Wywiad z Adamem Burakiem, managerem CO.IN
2005-11-02 00:00:00Wywiad z Adamem Burakiem managerem rockowej grupy CO.IN. Studentem Dolnośląskiej Szkoły Wyższej Edukacji – (II rok Stosunków Międzynarodowych)
Marta Poprawa : Co skłoniło Cię do tego aby zostać managerem grupy rockowej?
Adam Burak: Cala historia zaczęła się od tego, że zaoferowałem zespołowi zrobienie teledysku. Zrobiliśmy zdjęcia a teledysk właśnie powstaje.
M.P Czy większe wytwórnie fonograficzne proponowały Wam współpracę?
A.B Same na pewno nie przyjdą. To my musimy zacząć pukać w ich drzwi. W tej chwili próbujemy działać na rynku dolnośląskim, staramy się stworzyć promującą nas ofertę, mamy już gotową płytę 'do stworzenia'. Jest to również cykl koncertów, promocji
w prasie, mediach i w czym tylko się da.
M.P Myślicie o tym, aby grać jako support przed jakimiś znanymi zespołami?
A.B To właśnie jest w planach. Zacząłem współprace z firmą artystyczną z Opola zajmującą się organizacją koncertów.
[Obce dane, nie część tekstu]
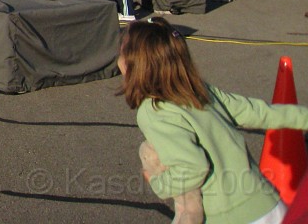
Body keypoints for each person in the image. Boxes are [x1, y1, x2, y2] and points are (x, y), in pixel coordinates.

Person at [119, 17, 308, 224]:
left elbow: (193, 167)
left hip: (231, 217)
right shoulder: (197, 90)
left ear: (133, 64)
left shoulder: (153, 111)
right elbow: (258, 112)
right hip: (268, 204)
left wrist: (158, 182)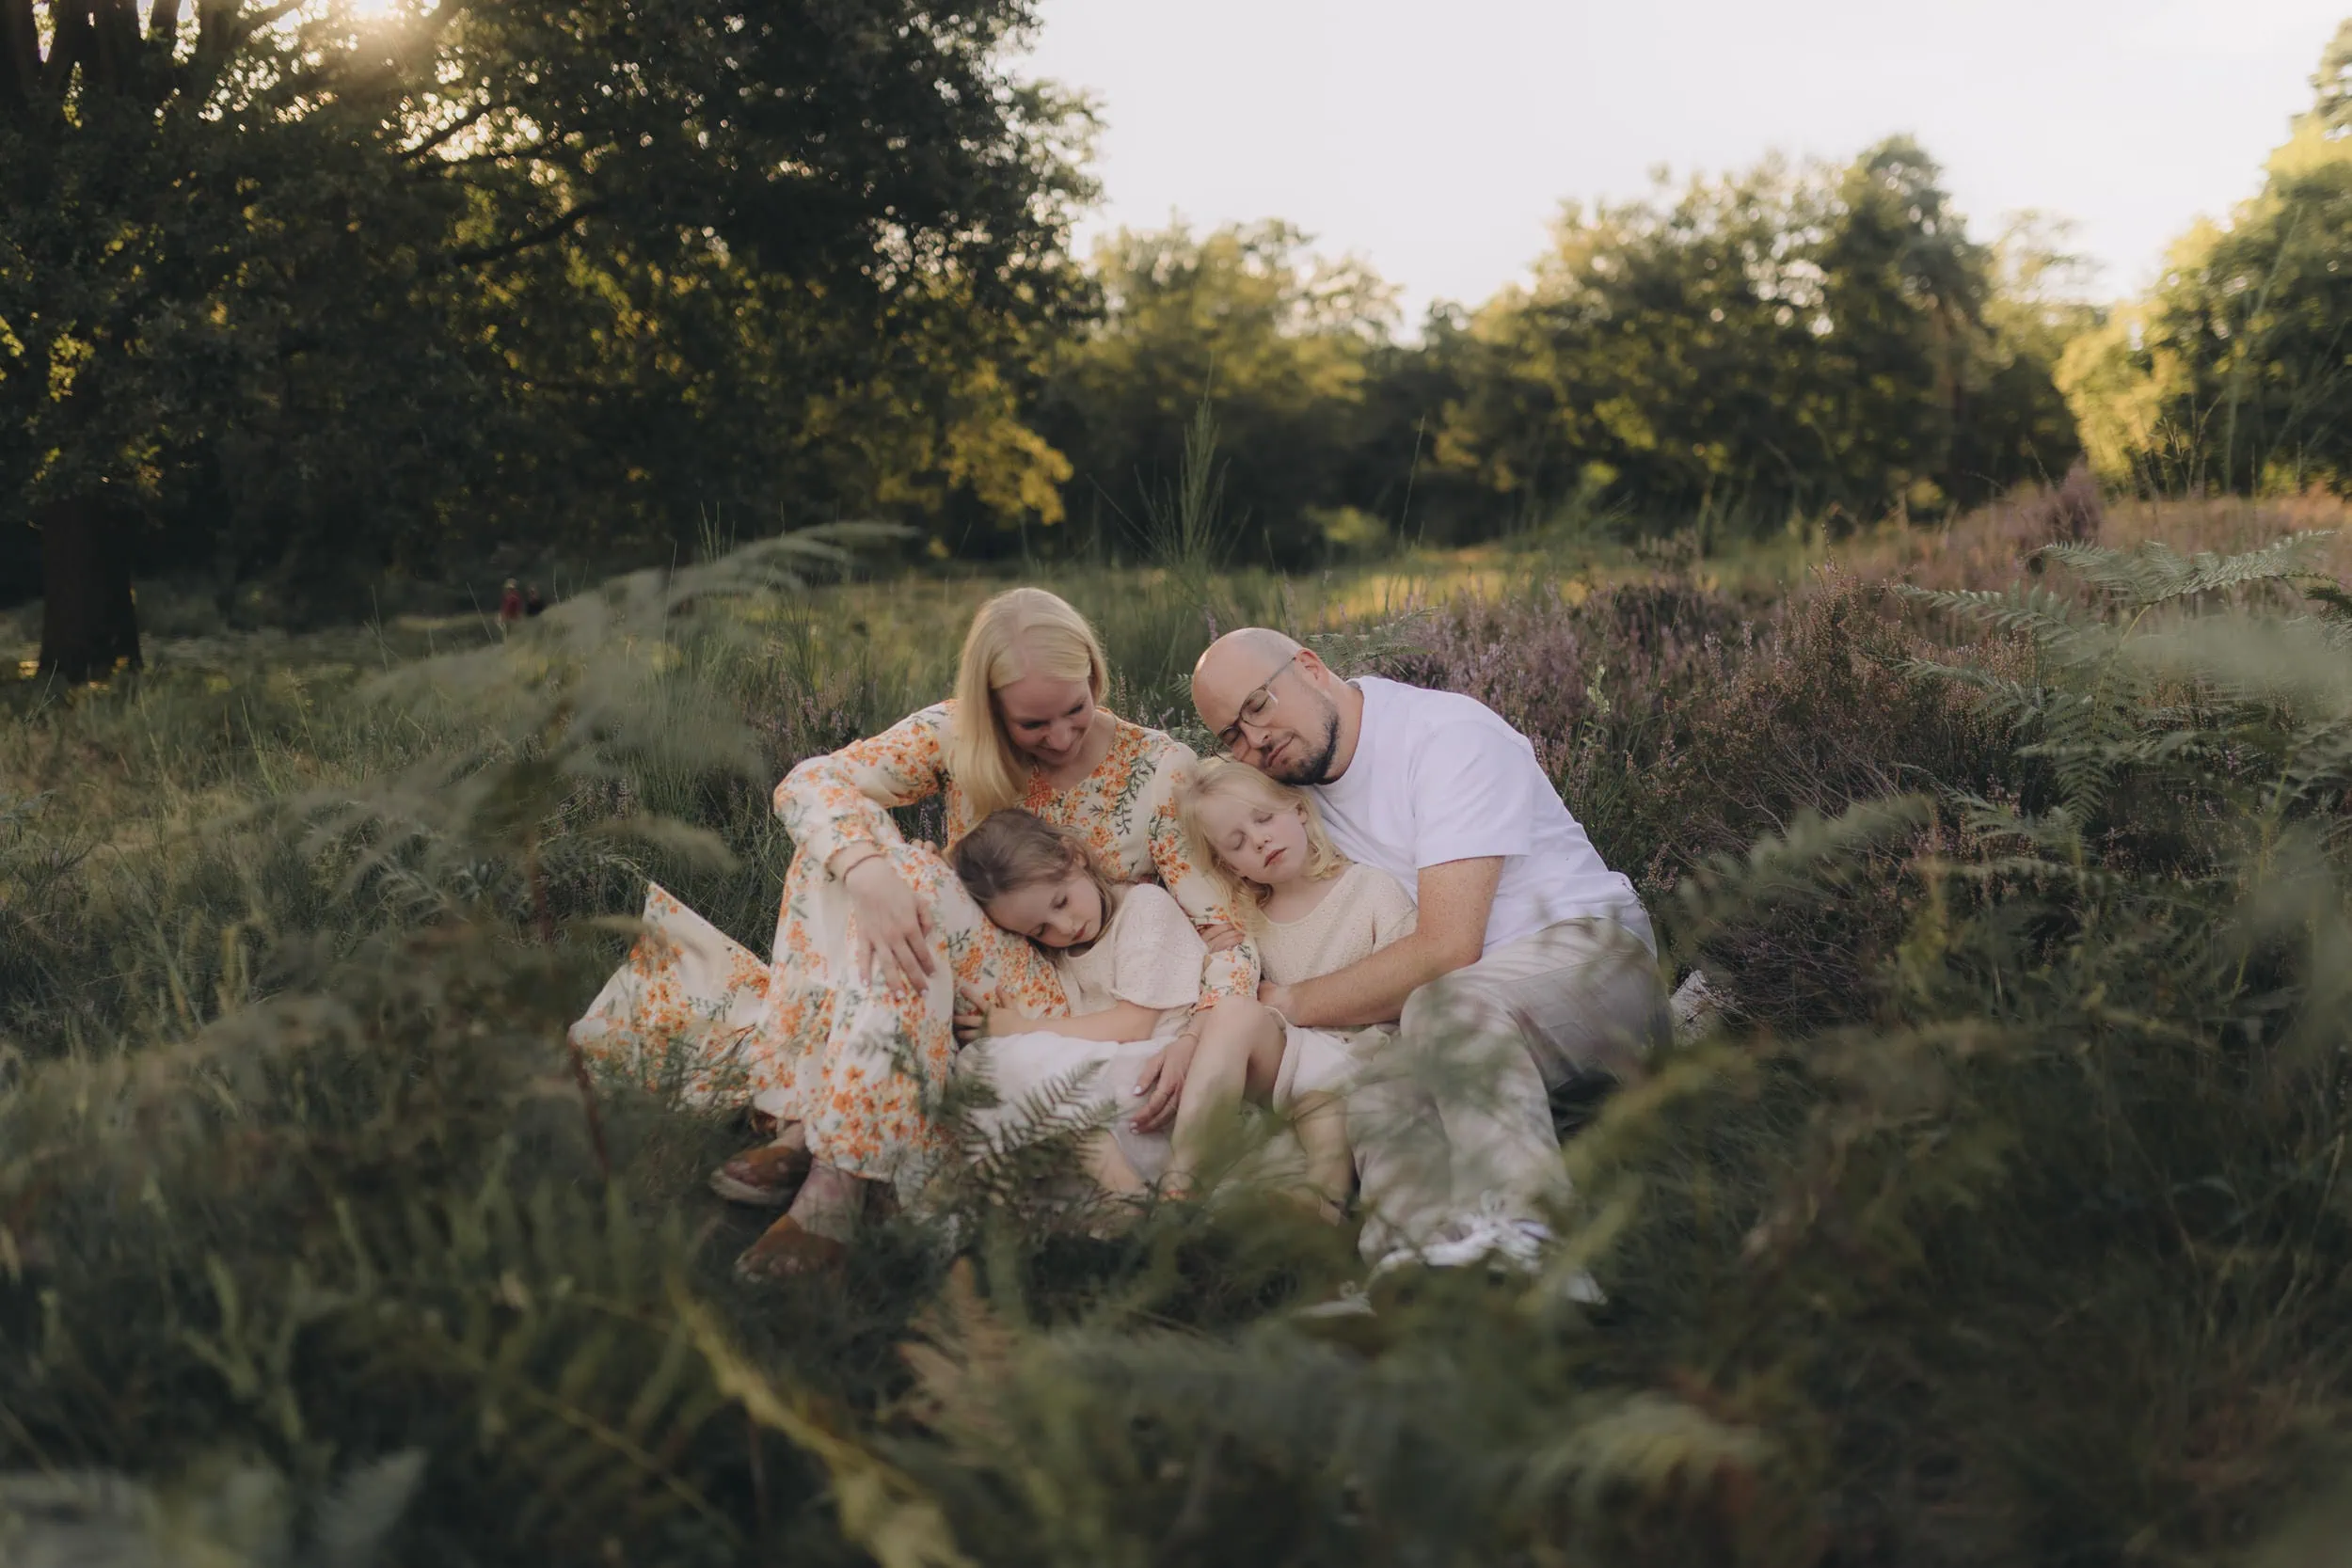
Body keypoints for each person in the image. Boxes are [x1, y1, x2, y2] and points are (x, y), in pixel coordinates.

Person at [569, 588, 1255, 1277]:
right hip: (935, 962)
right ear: (990, 708)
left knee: (913, 880)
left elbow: (1225, 932)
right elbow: (809, 782)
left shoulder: (1157, 768)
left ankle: (827, 1156)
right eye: (1032, 722)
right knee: (844, 850)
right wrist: (868, 874)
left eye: (1075, 708)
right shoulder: (958, 734)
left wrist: (1199, 1031)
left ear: (1095, 677)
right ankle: (832, 1146)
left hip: (1043, 1003)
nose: (1059, 736)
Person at [1190, 628, 1668, 1273]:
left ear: (1309, 667)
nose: (1255, 740)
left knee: (1445, 1005)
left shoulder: (1445, 736)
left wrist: (1290, 1003)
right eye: (1232, 736)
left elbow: (1447, 948)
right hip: (1461, 1014)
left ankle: (1535, 1241)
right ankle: (1407, 1269)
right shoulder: (1291, 803)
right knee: (1383, 1085)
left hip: (1593, 962)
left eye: (1258, 706)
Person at [946, 808, 1343, 1214]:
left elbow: (1134, 1025)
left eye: (1061, 902)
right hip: (1133, 1089)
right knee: (981, 1064)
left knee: (1011, 1058)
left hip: (1178, 1067)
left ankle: (1159, 1199)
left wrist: (1025, 1030)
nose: (1063, 927)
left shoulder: (1142, 907)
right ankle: (1130, 1202)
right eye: (1039, 930)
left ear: (1073, 855)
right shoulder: (1062, 954)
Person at [1173, 758, 1419, 1212]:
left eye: (1264, 819)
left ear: (1300, 811)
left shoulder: (1371, 889)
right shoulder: (1250, 927)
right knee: (1233, 1013)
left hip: (1370, 1060)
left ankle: (1324, 1201)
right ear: (1233, 867)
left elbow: (1411, 987)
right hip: (1292, 1067)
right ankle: (1179, 1180)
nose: (1259, 840)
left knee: (1323, 1109)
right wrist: (1220, 953)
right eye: (1237, 843)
M.P Czy gracie tylko we Wrocławiu?
A.B Koncerty ograniczają się póki co do Dolnego Śląska. Dziś to przede wszystkim Wrocław, ale w najbliższych planach jest
również podbój Opolszczyzny. Jeżeli uda się coś załatwić - łączy się to głównie z aspektem finansowym - to będziemy grać szędzie.
M.P Gdyby nagle zdarzyła się propozycja wyjazdu w trasę koncertową, byłbyś w stanie zostawić wszystko i po prostu jechać?
A.B Myślę że tak. Byłaby to bardzo duża szansa i błędem byłoby z niej nie skorzystać.
M.P Czyli tym samym kierunek, na którym się akurat kształcisz byłby na drugim planie?
A.B On jest od zawsze na drugim planie. Kierunek moich studiów jest zbliżony do tego, czym się interesuje. Są to media i
wszystko co z nimi związane.
M.P Jak udaje Ci się jako managerowi przebić przez masę wciąż powstających nowych kapel rockowych?
A.B To jest największy problem. Ten cholerny świat muzyki i filmu to zupełny kosmos i inny świat, żyjący poza normalną społecznością. Nawet zorganizowanie koncertu na terenie Wrocławia to nie lada sztuka. Jest bardzo dużo zespołów takich jak my, czyli praktycznie jeszcze nieznanych. Dlatego staramy się siebie promować: wywiady w prasie, radio. Ważne są też znajomości. Zawsze staramy się mieć dobre układy z właścicielami lokali. Ważne jest dla nas to żeby to właśnie nas wybierali.